Work task A: List every variable name that is assigned a value inside the ljspeech function in the patch that adds the RUSLAN dataset preprocessor.
Work task B: Carry on the patch that adds the RUSLAN dataset preprocessor, starting right after its last line.

Given passage:
------------------------------

From 2ca74b8ab3e78b92e4f0d319f5e8b211a2ad121e Mon Sep 17 00:00:00 2001
From: =?UTF-8?q?Eren=20G=C3=B6lge?= <erogol@hotmail.com>
Date: Wed, 17 Feb 2021 13:35:23 +0000
Subject: [PATCH] add RUSLAN dataset preprocessor

---
 TTS/tts/datasets/preprocess.py | 18 +++++++++++++++++-
 1 file changed, 17 insertions(+), 1 deletion(-)

diff --git a/TTS/tts/datasets/preprocess.py b/TTS/tts/datasets/preprocess.py
index 7815d87d..bed76c86 100644
--- a/TTS/tts/datasets/preprocess.py
+++ b/TTS/tts/datasets/preprocess.py
@@ -153,7 +153,8 @@ def mailabs(root_path, meta_files=None):
 
 
 def ljspeech(root_path, meta_file):
-    """Normalizes the Nancy meta data file to TTS format"""
+    """Normalizes the LJSpeech meta data file to TTS format
+    https://keithito.com/LJ-Speech-Dataset/"""
     txt_file = os.path.join(root_path, meta_file)
     items = []
     speaker_name = "ljspeech"

------------------------------

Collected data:
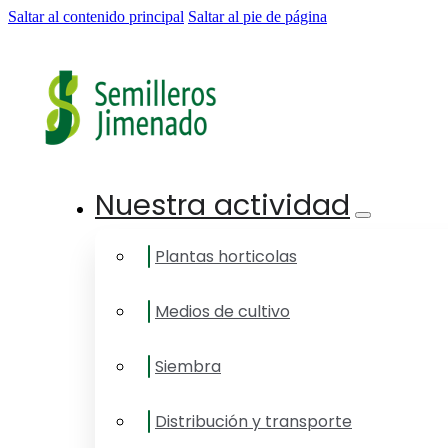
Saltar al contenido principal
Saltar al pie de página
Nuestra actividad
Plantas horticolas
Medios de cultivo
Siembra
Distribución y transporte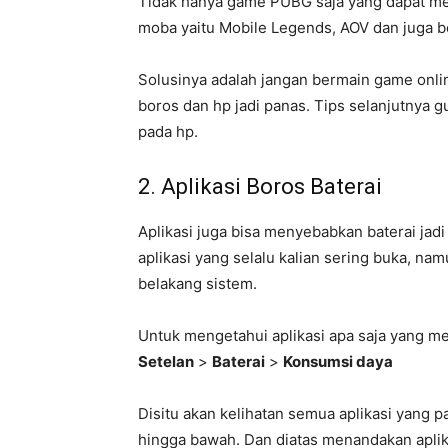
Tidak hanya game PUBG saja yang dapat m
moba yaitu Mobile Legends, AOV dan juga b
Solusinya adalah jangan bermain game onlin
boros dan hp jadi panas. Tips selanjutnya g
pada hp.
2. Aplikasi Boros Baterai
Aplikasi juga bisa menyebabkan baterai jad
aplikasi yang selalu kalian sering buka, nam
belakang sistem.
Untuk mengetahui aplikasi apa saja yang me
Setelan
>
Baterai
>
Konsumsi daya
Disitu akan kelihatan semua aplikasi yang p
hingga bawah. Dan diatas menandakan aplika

------------------------------

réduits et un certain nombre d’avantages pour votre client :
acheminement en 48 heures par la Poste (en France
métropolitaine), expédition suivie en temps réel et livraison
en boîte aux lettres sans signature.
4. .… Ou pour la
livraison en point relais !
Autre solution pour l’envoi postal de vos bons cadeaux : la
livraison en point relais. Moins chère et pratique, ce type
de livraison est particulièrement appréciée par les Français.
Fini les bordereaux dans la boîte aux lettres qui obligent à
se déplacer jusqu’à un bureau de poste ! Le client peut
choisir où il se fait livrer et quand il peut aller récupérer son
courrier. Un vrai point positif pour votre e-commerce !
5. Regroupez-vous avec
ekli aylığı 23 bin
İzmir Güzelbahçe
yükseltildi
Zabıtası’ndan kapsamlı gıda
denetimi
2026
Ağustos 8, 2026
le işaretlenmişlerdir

------------------------------

Answer A: txt_file, items, speaker_name

Answer B:
@@ -166,6 +167,21 @@ def ljspeech(root_path, meta_file):
     return items
 
 
+def ruslan(root_path, meta_file):
+    """Normalizes the RUSLAN meta data file to TTS format
+    https://ruslan-corpus.github.io/"""
+    txt_file = os.path.join(root_path, meta_file)
+    items = []
+    speaker_name = "ljspeech"
+    with open(txt_file, 'r') as ttf:
+        for line in ttf:
+            cols = line.split('|')
+            wav_file = os.path.join(root_path, 'RUSLAN', cols[0] + '.wav')
+            text = cols[1]
+            items.append([text, wav_file, speaker_name])
+    return items
+
+
 def css10(root_path, meta_file):
     """Normalizes the CSS10 dataset file to TTS format"""
     txt_file = os.path.join(root_path, meta_file)